_ASSIGNED TASK_. Show, from the records below, all lines that contain the word "depth".

_EXTRACTED RECORDS_.
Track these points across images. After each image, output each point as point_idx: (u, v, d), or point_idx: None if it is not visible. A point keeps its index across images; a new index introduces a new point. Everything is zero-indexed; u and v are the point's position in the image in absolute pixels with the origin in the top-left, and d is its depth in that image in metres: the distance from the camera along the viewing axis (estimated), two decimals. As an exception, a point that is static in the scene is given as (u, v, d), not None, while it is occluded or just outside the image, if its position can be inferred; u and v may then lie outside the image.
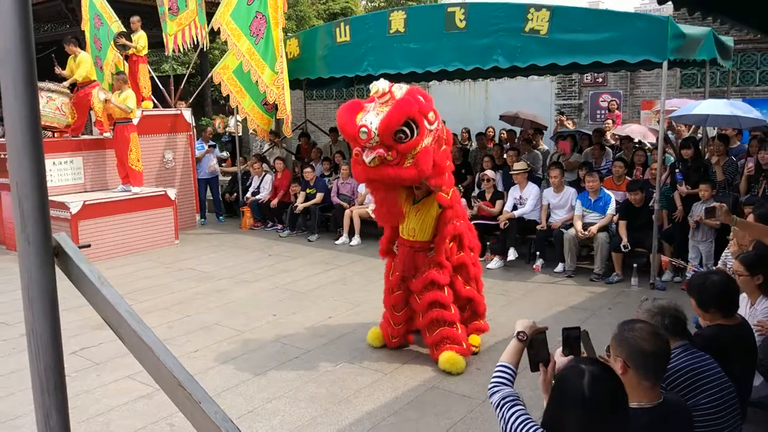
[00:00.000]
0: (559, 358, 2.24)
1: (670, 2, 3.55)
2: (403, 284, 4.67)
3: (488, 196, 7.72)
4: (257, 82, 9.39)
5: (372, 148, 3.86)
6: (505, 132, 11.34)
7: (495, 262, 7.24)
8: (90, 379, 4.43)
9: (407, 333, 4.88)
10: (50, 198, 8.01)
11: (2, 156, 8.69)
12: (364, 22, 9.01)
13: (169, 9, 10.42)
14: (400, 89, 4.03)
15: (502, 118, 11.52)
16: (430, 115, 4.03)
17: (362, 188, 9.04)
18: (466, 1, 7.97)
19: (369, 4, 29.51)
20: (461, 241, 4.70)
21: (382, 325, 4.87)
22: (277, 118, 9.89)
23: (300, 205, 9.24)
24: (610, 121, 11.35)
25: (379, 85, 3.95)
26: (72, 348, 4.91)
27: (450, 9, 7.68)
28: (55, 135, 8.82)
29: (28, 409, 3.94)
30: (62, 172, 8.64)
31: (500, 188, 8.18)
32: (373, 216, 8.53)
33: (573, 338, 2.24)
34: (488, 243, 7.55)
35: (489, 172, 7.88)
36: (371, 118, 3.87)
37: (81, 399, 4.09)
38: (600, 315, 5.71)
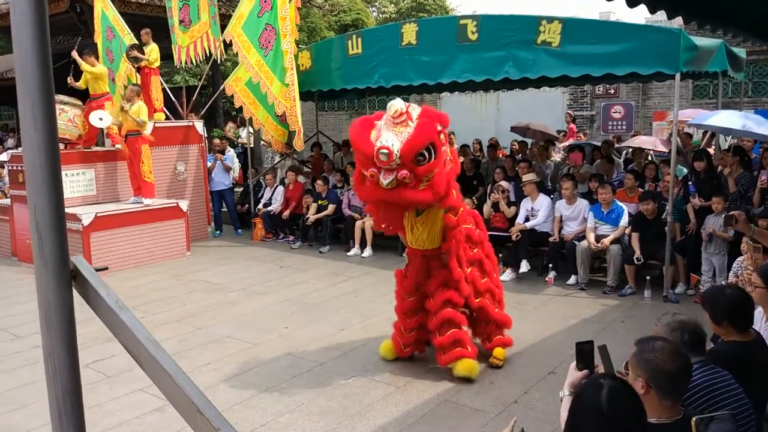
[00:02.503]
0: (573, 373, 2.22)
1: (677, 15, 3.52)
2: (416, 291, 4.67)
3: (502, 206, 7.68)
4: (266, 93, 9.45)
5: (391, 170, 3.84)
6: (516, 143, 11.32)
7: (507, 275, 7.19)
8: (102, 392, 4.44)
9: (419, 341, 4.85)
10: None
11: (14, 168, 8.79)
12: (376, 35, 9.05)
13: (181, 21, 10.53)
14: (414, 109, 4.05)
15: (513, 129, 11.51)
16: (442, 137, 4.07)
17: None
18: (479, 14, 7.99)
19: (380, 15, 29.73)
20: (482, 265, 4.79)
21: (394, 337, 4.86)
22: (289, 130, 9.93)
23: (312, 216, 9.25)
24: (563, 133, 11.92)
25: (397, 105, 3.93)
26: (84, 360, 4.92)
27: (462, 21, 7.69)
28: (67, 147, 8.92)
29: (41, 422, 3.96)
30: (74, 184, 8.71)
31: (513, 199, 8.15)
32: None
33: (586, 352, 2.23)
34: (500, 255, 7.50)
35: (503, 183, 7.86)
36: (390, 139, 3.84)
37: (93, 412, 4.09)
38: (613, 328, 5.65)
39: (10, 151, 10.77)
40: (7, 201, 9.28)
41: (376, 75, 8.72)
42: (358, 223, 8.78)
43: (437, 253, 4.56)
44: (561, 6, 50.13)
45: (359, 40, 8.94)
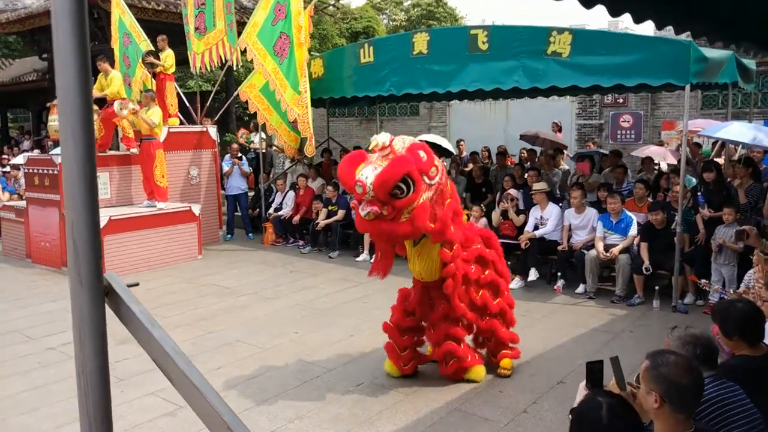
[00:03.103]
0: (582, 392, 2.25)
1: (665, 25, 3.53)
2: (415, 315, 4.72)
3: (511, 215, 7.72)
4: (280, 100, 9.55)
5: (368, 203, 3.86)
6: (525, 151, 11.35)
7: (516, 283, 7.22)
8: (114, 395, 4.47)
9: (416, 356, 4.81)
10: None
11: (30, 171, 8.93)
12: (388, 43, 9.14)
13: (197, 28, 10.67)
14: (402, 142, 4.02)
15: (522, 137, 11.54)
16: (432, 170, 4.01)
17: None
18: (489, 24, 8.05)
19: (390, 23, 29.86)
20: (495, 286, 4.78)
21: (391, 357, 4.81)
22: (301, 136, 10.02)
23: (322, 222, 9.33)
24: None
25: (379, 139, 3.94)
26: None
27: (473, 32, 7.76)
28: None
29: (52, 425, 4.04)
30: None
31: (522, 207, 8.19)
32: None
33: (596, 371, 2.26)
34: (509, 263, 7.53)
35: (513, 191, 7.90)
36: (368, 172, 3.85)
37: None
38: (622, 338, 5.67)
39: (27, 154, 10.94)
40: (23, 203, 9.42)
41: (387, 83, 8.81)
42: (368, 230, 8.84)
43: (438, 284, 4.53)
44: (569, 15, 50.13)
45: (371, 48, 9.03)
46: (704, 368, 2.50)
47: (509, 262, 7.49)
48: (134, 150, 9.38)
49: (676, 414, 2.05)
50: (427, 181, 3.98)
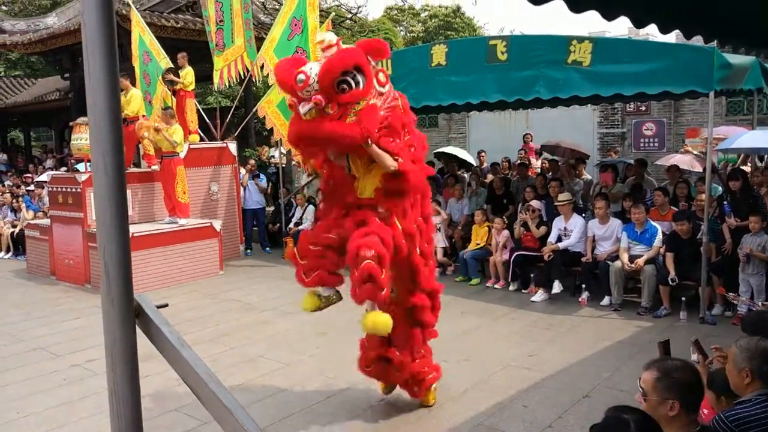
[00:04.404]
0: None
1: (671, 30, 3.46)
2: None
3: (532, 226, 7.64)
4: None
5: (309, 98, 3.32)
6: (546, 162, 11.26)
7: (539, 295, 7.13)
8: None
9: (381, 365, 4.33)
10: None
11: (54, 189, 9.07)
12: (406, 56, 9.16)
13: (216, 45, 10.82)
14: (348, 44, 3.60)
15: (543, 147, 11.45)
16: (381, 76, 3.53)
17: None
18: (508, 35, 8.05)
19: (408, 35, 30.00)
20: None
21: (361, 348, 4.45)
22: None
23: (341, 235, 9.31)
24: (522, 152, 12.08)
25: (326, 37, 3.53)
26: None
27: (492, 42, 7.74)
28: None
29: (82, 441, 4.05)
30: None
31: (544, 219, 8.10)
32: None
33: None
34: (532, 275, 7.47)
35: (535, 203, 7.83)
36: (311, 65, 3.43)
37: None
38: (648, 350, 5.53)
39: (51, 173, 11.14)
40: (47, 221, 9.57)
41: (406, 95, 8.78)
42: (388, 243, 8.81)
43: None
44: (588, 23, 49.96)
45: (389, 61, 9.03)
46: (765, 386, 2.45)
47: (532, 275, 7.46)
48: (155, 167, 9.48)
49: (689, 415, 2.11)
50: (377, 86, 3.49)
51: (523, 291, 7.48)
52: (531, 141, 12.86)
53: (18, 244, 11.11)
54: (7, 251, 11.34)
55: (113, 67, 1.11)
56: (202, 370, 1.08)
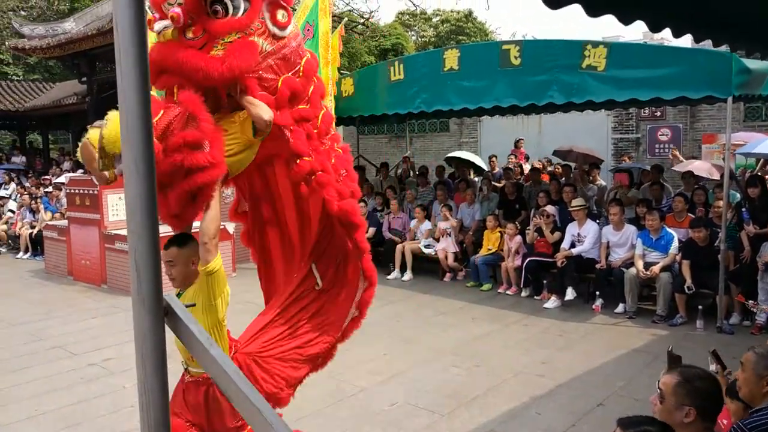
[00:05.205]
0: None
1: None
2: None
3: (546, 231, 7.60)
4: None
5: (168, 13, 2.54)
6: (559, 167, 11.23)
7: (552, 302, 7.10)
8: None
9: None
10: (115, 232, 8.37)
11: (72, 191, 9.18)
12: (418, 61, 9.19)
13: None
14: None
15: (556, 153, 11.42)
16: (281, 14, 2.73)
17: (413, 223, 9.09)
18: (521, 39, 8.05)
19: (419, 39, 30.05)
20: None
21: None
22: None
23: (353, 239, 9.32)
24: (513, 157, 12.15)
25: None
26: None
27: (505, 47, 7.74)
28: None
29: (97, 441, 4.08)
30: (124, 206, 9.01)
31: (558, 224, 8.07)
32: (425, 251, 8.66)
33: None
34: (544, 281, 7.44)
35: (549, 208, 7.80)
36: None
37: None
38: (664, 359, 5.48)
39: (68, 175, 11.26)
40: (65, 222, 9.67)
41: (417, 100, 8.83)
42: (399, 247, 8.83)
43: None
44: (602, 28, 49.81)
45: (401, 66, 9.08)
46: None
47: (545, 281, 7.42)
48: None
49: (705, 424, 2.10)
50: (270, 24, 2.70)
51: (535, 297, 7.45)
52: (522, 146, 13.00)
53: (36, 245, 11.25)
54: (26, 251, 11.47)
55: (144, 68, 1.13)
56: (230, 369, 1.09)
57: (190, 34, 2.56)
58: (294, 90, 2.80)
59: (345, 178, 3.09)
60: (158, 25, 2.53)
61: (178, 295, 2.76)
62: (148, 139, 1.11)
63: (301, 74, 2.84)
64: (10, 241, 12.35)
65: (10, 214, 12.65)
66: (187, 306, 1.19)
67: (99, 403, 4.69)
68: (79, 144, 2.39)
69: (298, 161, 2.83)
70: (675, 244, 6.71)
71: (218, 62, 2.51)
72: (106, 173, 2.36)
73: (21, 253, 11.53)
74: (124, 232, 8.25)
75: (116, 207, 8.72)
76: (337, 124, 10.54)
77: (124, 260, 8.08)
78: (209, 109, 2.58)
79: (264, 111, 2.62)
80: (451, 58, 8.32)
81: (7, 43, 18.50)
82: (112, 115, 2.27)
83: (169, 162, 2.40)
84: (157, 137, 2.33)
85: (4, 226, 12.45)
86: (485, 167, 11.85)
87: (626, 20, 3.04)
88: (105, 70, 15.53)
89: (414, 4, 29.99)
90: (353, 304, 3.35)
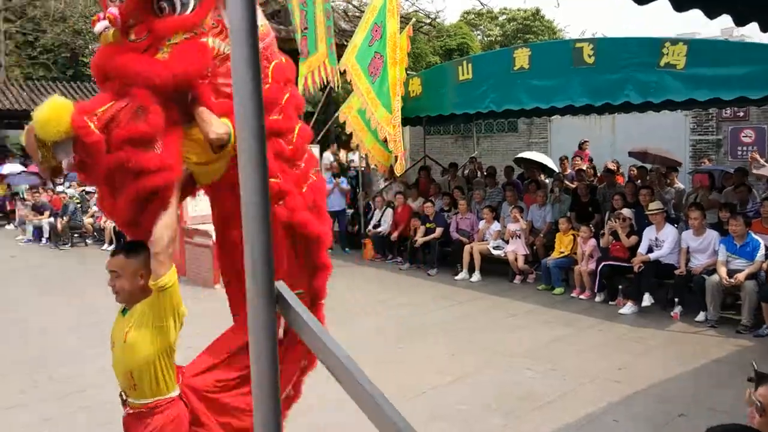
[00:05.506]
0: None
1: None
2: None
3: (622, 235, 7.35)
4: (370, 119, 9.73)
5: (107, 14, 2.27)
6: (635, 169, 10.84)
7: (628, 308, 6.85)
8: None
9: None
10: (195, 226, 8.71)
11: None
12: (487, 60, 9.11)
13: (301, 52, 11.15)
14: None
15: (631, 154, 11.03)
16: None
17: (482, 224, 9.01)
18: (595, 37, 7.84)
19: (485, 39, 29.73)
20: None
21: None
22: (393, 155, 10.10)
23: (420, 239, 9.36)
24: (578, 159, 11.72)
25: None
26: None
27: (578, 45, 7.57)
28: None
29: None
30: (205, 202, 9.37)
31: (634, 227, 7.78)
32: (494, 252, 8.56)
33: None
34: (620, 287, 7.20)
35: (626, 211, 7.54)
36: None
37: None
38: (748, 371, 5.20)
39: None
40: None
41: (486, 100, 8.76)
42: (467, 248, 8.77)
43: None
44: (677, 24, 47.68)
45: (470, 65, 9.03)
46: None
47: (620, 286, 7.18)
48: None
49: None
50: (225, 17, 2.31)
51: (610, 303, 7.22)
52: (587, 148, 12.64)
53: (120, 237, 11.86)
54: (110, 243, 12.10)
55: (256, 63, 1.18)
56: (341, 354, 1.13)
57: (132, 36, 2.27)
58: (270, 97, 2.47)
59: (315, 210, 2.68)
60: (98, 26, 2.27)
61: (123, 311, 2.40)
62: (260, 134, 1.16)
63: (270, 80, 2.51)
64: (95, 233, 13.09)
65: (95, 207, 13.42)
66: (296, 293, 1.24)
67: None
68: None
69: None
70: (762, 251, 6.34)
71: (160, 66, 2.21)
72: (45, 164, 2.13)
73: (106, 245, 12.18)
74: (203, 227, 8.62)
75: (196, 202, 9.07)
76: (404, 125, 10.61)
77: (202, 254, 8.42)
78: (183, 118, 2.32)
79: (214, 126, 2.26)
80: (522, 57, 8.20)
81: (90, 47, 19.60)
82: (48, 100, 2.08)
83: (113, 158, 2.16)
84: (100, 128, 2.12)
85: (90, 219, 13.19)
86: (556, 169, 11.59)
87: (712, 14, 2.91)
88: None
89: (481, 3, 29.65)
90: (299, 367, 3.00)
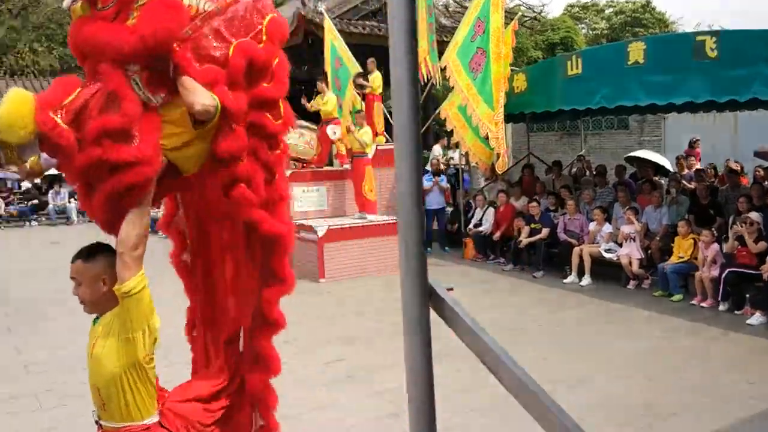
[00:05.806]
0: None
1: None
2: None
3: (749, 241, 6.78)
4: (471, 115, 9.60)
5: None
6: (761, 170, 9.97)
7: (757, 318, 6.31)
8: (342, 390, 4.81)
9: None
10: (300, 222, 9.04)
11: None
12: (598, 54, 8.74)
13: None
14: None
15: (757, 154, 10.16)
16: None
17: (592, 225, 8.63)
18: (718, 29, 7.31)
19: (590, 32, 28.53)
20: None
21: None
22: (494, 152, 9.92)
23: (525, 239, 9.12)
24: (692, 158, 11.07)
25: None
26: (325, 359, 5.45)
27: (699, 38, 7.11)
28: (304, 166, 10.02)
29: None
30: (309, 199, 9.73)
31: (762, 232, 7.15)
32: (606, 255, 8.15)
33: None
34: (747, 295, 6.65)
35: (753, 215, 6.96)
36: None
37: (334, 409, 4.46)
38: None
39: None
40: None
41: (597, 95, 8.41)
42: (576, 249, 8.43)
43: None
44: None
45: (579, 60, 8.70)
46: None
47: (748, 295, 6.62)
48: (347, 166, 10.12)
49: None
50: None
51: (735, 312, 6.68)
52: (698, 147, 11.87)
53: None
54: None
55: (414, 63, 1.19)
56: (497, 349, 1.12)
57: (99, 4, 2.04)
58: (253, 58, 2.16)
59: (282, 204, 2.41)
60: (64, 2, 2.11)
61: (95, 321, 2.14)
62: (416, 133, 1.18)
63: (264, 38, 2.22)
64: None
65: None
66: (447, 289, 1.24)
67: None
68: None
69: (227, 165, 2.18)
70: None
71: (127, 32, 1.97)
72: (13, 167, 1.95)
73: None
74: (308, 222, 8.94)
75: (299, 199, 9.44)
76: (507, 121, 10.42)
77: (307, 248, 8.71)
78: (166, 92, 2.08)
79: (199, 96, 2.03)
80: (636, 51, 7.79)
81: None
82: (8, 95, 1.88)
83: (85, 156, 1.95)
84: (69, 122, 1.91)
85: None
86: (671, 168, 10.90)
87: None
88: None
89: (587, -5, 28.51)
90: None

* * *

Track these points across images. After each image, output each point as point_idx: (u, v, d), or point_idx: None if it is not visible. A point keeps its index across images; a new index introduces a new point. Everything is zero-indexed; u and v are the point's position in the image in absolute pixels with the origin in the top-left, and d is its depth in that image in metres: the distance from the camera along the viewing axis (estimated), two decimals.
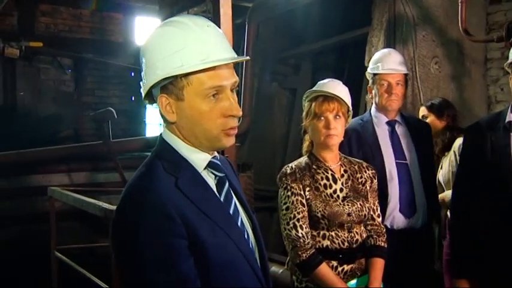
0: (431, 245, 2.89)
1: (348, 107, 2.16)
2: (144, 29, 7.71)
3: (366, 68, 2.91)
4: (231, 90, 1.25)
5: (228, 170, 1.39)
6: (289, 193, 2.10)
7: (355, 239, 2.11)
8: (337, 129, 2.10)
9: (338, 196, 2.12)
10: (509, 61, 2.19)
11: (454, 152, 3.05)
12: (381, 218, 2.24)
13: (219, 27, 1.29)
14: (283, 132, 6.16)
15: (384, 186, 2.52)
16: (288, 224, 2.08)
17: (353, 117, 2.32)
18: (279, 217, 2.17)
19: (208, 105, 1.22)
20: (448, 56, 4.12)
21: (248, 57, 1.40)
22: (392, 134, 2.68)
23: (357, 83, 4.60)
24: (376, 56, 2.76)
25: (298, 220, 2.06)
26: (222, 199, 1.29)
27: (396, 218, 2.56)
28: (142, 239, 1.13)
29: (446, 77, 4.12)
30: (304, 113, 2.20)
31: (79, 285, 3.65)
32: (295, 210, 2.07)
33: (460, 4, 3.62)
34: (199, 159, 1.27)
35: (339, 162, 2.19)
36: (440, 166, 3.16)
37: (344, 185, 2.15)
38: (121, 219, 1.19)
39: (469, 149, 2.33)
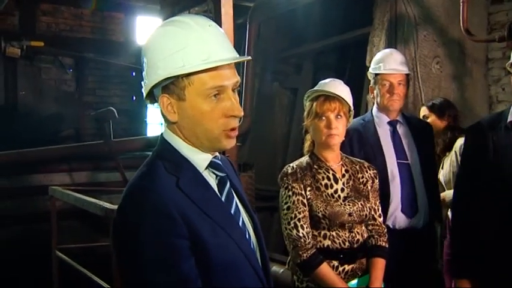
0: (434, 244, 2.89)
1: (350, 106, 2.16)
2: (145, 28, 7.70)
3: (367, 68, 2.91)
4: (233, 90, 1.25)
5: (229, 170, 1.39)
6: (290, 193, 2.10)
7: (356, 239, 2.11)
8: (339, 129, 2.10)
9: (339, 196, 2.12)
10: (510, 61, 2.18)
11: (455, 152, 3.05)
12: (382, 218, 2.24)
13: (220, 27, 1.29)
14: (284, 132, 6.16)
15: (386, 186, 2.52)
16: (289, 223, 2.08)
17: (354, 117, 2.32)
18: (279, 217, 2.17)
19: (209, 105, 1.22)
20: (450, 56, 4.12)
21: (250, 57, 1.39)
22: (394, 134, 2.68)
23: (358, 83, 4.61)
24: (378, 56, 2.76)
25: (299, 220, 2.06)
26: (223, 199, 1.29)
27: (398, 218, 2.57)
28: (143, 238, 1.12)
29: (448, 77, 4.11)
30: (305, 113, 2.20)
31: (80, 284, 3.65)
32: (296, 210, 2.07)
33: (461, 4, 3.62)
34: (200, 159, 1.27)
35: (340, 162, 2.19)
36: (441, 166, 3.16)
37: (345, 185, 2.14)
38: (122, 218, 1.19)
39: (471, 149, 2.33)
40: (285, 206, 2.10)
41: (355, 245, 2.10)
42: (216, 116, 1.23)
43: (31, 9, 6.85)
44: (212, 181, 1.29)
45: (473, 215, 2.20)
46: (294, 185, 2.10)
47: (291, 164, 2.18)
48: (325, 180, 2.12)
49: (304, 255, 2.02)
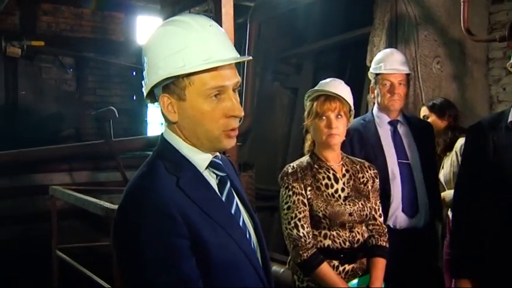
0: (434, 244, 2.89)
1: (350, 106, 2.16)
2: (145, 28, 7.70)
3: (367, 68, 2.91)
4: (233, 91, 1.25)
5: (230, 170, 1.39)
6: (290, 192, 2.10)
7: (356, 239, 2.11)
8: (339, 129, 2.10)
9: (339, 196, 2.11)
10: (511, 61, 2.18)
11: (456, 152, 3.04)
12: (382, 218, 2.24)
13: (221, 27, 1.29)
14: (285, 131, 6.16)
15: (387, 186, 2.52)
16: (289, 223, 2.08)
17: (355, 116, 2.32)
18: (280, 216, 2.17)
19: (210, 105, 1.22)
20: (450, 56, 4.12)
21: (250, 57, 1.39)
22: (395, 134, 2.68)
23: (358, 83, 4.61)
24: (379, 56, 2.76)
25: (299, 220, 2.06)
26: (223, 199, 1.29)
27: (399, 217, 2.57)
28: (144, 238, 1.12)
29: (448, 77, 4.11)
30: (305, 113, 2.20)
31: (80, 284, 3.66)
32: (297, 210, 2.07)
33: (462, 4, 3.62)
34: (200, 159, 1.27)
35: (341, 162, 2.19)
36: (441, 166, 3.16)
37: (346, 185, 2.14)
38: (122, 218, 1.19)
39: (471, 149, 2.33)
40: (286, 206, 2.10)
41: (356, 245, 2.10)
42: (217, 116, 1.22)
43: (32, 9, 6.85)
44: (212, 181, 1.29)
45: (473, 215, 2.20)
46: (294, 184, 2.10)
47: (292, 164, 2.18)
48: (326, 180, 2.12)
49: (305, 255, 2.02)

--

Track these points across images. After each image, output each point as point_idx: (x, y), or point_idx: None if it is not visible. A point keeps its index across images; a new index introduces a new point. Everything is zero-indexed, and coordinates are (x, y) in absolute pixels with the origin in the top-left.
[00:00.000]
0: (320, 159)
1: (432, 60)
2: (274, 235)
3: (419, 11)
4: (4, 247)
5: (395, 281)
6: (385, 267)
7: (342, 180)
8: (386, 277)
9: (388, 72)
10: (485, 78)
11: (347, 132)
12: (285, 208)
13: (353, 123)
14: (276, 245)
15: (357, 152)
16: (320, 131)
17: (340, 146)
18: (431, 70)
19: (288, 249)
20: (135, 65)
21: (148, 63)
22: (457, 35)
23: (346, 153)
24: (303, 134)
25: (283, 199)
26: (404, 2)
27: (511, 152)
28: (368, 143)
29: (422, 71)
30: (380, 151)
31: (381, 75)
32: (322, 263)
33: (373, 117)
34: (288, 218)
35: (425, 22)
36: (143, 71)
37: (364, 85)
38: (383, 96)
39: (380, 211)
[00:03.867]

_RESULT FOR THIS TASK_.
Track these points across images. After each image, output each point as point_idx: (u, v, d), or point_idx: None if it is not visible. A point keeps its index across images; a new index introduces a new point. Everything is zero-indexed; u and v are the point's position in the image in absolute pixels with the origin in the top-left, and d is its depth in that image in metres: the distance from the camera along the viewing axis (estimated), two decimals. As an exception, a point that is static in the scene is given as (u, v, d), not None, while it is occluded or just outside the image, if its position can be inferred; u and v may then lie outside the image.
Track these points across images. After each image, output each point as point_idx: (u, v, d), or point_idx: None if it is not visible. A point keeps its index across images; a new index introduces a new point. Everything is zero-indexed; u and v are the point's position in the image in absolute pixels with the origin in the top-left, and d is its depth in that image in metres: the distance from the camera along the viewing axis (estimated), two decimals.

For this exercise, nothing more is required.